I've been noticing a technique that the designers of Android: Netrunner seem to use quite often: namely, that of creating fallback cards that act as a silver bullet to certain strategies. Feedback Filter is a good example of this: if decks revolving around a killshot with net damage made possible by brain damage lowering the runner's hand become popular, feedback filter would be a perfect counter to them. This doesn't mean those archetypes can't become good; just that they can't get too good.
Plascrete Carapace is an example of a balance sink card that ends up being used. For a while, while Tag and Bag was one of the absolute best archetypes, Plascrete Carapace was needed three times in every runner deck. It is still common to have even in a non-tag me deck, but is nowhere near as necessary as before.

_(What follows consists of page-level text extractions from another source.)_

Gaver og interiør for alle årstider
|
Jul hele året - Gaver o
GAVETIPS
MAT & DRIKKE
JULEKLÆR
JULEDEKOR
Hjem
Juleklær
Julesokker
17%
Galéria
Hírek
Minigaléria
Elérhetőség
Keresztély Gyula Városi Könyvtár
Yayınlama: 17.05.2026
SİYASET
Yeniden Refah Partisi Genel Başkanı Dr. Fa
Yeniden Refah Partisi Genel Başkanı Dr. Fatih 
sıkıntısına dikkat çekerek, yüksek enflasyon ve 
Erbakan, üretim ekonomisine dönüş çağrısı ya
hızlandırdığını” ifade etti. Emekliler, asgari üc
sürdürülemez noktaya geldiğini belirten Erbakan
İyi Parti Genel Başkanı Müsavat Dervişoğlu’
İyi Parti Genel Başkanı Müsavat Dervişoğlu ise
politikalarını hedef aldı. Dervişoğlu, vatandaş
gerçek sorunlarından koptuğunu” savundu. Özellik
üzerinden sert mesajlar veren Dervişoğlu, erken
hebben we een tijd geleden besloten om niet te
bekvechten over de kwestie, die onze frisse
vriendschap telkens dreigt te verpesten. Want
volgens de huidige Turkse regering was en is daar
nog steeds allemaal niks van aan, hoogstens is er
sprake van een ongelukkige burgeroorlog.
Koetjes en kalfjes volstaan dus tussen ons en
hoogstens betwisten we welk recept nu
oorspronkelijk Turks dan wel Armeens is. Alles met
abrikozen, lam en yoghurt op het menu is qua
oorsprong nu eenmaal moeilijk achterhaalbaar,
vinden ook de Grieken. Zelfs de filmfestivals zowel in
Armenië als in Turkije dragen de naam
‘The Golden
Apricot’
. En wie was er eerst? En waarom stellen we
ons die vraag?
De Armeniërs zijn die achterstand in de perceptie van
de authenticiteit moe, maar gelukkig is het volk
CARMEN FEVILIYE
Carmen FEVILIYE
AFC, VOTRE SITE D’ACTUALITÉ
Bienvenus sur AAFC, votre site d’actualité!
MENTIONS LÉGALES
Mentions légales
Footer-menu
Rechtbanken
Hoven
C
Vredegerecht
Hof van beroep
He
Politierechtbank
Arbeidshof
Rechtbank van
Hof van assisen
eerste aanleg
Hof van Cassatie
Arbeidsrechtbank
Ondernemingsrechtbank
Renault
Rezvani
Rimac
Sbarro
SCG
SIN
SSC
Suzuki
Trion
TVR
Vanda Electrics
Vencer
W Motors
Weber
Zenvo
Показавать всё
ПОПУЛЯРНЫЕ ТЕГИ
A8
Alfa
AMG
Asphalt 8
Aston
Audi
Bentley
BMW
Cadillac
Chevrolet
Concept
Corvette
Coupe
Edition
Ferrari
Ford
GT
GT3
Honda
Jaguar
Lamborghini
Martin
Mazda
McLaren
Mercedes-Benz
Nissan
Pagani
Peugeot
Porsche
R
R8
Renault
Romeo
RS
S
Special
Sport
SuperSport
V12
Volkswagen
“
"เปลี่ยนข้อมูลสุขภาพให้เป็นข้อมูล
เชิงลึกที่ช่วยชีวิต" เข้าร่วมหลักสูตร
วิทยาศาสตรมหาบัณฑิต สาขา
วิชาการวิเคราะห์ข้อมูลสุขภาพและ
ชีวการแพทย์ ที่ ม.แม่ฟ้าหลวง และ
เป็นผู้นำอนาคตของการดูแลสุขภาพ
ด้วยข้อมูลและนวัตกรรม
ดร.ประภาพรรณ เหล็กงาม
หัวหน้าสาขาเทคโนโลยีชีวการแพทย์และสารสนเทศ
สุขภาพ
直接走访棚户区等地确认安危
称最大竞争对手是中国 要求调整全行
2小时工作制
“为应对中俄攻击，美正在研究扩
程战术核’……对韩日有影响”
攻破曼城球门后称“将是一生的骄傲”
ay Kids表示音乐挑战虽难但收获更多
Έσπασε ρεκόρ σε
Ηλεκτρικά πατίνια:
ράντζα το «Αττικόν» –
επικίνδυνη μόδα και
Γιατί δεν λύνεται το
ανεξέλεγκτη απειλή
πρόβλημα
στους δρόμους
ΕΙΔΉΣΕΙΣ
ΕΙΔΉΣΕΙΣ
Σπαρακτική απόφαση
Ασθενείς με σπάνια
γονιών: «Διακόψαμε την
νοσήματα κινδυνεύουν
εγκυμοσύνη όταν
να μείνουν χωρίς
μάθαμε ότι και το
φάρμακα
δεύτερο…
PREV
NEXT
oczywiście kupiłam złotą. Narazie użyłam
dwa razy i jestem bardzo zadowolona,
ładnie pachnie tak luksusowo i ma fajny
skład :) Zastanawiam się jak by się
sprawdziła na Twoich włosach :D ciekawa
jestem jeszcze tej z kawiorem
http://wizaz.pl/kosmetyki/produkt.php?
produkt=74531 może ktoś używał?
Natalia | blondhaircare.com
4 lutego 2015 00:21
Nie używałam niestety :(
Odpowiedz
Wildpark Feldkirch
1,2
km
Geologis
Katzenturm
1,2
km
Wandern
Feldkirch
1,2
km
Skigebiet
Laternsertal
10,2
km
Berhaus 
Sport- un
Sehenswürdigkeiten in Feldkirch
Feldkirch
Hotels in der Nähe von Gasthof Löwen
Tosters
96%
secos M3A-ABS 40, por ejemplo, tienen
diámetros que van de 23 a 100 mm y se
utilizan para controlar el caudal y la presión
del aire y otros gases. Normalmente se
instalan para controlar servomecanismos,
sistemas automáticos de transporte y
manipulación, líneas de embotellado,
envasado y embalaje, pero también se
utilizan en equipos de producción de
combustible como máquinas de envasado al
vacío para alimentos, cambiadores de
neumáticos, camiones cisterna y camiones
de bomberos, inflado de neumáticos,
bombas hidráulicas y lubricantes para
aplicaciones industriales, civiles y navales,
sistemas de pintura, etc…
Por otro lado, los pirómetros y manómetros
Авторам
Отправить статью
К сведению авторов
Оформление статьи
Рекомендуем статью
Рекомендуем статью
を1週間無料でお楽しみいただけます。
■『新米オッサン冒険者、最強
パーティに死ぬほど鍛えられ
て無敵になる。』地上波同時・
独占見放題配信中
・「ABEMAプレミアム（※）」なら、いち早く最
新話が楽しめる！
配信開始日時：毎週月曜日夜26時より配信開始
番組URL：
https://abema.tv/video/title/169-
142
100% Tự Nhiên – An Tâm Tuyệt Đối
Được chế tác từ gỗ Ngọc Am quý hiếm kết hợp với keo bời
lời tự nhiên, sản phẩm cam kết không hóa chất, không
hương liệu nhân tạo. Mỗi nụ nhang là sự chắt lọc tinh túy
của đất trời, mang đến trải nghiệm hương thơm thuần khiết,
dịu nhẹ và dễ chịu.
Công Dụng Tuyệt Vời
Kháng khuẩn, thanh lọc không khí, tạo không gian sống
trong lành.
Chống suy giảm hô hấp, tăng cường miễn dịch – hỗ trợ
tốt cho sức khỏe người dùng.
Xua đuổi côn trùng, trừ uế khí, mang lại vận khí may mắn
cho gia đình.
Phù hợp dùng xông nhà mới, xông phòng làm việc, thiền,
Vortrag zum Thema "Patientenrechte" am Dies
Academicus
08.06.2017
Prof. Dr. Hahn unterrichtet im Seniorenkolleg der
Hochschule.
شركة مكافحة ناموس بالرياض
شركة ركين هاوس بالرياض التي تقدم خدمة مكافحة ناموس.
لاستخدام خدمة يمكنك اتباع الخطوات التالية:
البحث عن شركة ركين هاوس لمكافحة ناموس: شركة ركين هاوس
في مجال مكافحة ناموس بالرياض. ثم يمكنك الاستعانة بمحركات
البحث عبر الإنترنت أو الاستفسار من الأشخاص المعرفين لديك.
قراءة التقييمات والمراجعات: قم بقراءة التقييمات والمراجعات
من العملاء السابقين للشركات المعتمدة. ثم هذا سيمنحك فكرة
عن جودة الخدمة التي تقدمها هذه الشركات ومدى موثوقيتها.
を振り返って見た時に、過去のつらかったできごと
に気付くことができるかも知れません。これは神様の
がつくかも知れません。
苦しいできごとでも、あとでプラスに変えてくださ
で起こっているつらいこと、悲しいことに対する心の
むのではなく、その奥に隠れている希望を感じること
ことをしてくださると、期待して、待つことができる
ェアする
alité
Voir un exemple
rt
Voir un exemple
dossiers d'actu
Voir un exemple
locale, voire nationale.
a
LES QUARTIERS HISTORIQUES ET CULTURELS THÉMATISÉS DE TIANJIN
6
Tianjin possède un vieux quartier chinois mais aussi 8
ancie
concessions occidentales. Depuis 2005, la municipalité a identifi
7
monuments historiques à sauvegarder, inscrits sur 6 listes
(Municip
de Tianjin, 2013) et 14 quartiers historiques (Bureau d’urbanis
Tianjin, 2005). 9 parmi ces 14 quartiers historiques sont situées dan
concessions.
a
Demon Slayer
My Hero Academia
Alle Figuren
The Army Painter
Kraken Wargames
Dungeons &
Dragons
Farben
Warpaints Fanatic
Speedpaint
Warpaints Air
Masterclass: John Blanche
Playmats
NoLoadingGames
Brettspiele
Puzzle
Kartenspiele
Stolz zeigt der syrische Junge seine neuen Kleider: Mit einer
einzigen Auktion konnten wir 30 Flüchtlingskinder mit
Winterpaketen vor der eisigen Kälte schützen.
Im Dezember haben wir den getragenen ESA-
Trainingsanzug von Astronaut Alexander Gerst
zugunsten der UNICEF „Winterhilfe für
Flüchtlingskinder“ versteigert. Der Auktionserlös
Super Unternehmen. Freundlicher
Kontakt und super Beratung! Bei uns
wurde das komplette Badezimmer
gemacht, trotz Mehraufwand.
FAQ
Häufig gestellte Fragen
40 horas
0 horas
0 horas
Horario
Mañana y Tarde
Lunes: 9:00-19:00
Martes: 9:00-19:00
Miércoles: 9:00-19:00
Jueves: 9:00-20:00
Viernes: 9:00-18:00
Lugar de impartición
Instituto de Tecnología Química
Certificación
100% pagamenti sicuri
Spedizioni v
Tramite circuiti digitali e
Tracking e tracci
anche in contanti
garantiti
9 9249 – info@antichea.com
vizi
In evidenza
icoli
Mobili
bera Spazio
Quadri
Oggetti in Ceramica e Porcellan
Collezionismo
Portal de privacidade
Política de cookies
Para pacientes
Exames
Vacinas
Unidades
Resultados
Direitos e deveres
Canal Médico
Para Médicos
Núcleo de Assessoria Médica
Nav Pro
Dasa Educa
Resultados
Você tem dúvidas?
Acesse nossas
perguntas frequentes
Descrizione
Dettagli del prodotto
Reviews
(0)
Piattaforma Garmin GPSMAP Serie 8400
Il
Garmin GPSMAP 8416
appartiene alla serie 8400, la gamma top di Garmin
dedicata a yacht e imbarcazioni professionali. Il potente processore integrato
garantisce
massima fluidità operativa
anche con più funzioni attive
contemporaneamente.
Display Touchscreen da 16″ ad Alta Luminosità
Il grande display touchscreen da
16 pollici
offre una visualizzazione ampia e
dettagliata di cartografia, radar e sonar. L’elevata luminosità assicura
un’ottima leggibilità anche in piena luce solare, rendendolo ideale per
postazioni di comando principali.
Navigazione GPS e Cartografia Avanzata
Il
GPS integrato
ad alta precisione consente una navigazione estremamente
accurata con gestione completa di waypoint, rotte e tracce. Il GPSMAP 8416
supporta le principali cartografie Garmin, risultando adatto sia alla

And yet the relative power of T&B is still around the same; it's lost prominence due to the rise of NBN FA, but the fact that Plascrete Carapace does not always go up first turn against Weyland makes it better again.
Balance sink cards like Plascrete Carapace act like a chemical buffer: inside a certain range, the power of an archetype increases by much less than it would if its silver bullet did not exist. One possible reason for the designers to include this sort of card is to make the meta much more stable: if NBN fast advance became the only viable corp deck, The Source would make it still within range of the other corps. This sort of cards also acts as a way of forcefully introducing variety into the metagame, because the chosen archetype of a meta without variance quickly stabilizes back as soon as the runner decks begin to include the silver bullets.
What this looks like from the standpoint of a player is that many times, a card introduced in a datapack seems useless, and
is in fact useless. Like reaction cards in dominion that hurt the attacker
1, they will probably never be used, but, and this is on purpose in Netrunner, will decrease the effectiveness of their chosen target or at least give it a boundary over which it cannot pass but slowly. So don't be disappointed when you crack open the new data-pack and find a Restoring Face: it's doing its job in the backround, unseen yet efficient.